# TASK TO CARRY OUT
Copy every line below that has the word "Right" in it.

(Records from a dataset)
:::::

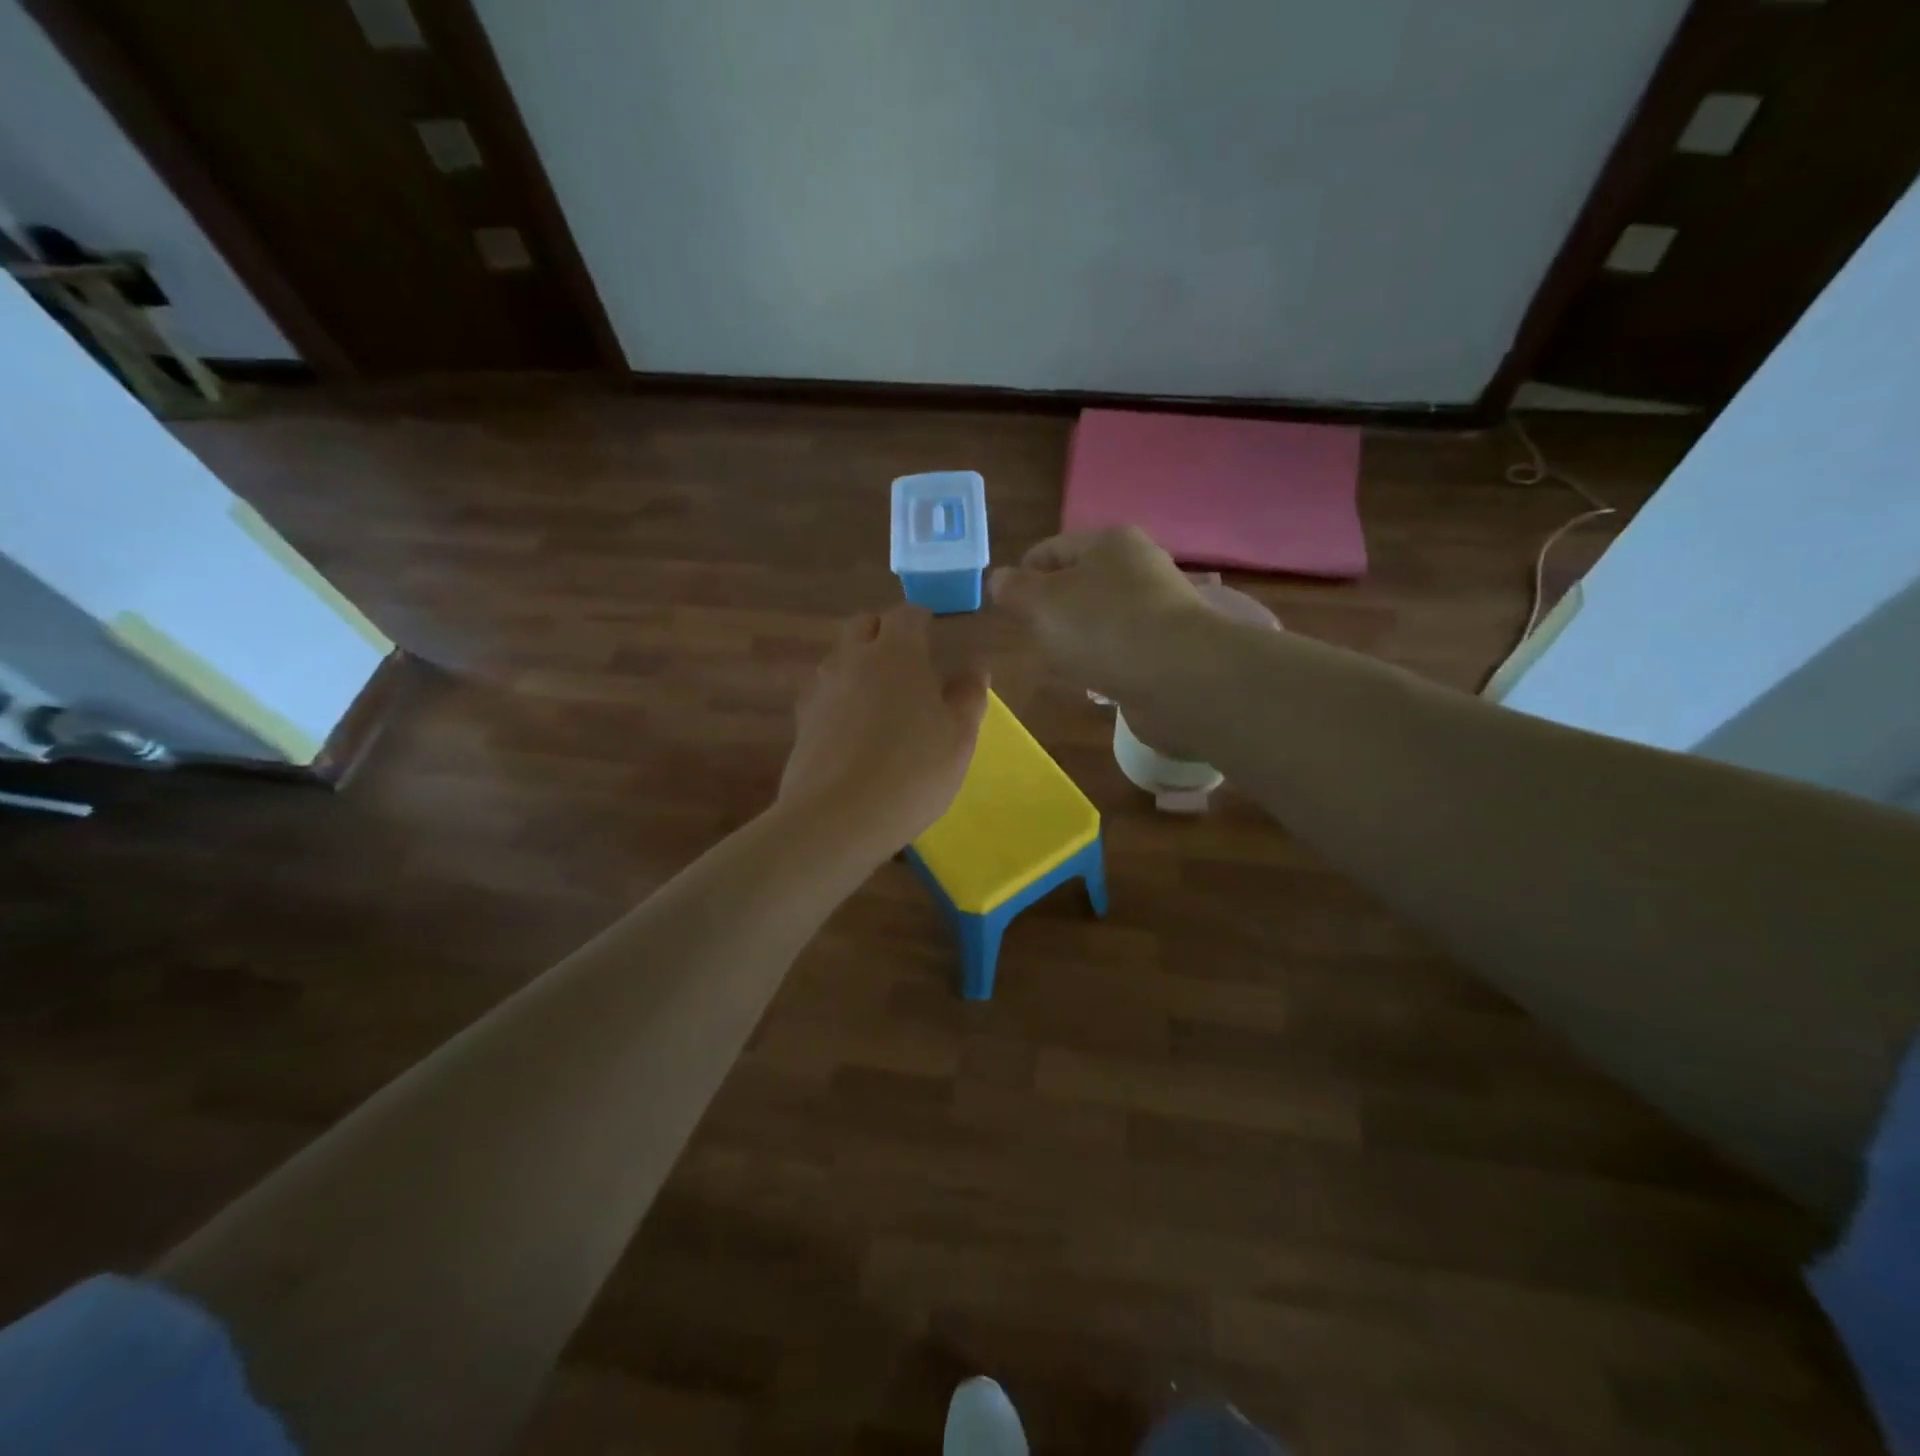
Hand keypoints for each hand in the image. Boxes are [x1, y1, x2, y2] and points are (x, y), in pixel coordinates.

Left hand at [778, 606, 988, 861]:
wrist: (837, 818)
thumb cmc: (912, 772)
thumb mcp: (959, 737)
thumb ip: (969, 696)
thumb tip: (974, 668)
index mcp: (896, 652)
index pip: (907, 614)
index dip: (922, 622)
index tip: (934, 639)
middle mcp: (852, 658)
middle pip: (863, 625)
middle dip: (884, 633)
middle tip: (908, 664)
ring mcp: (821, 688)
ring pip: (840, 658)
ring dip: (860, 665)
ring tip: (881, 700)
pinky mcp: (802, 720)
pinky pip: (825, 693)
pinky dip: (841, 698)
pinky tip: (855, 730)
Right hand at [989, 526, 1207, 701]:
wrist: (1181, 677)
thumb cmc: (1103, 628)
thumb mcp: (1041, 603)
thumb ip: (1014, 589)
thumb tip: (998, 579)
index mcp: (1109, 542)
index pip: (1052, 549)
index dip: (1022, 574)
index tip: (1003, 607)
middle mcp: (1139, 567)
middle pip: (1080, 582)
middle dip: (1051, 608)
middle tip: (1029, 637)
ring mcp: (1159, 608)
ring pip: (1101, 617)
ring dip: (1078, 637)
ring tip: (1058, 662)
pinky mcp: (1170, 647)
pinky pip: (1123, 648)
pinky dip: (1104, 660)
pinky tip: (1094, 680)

:::::

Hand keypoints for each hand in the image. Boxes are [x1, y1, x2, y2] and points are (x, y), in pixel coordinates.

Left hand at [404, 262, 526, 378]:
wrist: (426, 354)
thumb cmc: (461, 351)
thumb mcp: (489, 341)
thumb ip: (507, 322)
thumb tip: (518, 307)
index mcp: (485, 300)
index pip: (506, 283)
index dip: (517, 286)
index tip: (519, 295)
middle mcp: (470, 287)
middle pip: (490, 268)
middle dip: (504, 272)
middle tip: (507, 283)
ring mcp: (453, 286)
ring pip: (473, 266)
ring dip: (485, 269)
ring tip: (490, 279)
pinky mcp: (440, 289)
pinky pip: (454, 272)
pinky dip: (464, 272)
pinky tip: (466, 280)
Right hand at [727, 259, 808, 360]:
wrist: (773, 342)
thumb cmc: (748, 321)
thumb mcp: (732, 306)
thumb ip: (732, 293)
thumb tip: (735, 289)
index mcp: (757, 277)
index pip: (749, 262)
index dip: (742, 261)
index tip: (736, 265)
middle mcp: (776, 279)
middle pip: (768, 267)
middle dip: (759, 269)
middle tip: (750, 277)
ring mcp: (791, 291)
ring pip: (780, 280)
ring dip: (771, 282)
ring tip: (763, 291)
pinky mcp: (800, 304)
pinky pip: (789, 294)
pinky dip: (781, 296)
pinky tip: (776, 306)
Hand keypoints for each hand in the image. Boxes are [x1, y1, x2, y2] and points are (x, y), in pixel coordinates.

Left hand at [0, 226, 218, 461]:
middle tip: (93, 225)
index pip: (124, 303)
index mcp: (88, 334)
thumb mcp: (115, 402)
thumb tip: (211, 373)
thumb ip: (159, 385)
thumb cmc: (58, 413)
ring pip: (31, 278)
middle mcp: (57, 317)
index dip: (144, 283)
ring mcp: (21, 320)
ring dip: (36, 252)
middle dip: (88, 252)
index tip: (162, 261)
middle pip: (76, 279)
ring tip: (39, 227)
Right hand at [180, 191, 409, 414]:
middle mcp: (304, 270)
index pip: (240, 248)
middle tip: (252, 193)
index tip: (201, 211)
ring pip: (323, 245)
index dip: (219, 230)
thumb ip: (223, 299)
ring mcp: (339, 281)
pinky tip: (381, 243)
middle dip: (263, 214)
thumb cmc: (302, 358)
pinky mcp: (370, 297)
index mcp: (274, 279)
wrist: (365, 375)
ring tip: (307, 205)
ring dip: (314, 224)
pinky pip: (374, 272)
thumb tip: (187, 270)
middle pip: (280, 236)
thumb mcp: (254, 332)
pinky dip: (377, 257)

:::::

# ANSWER SECTION
Right hand at [989, 526, 1207, 701]:
Right hand at [727, 259, 808, 360]:
Right hand at [180, 191, 409, 414]:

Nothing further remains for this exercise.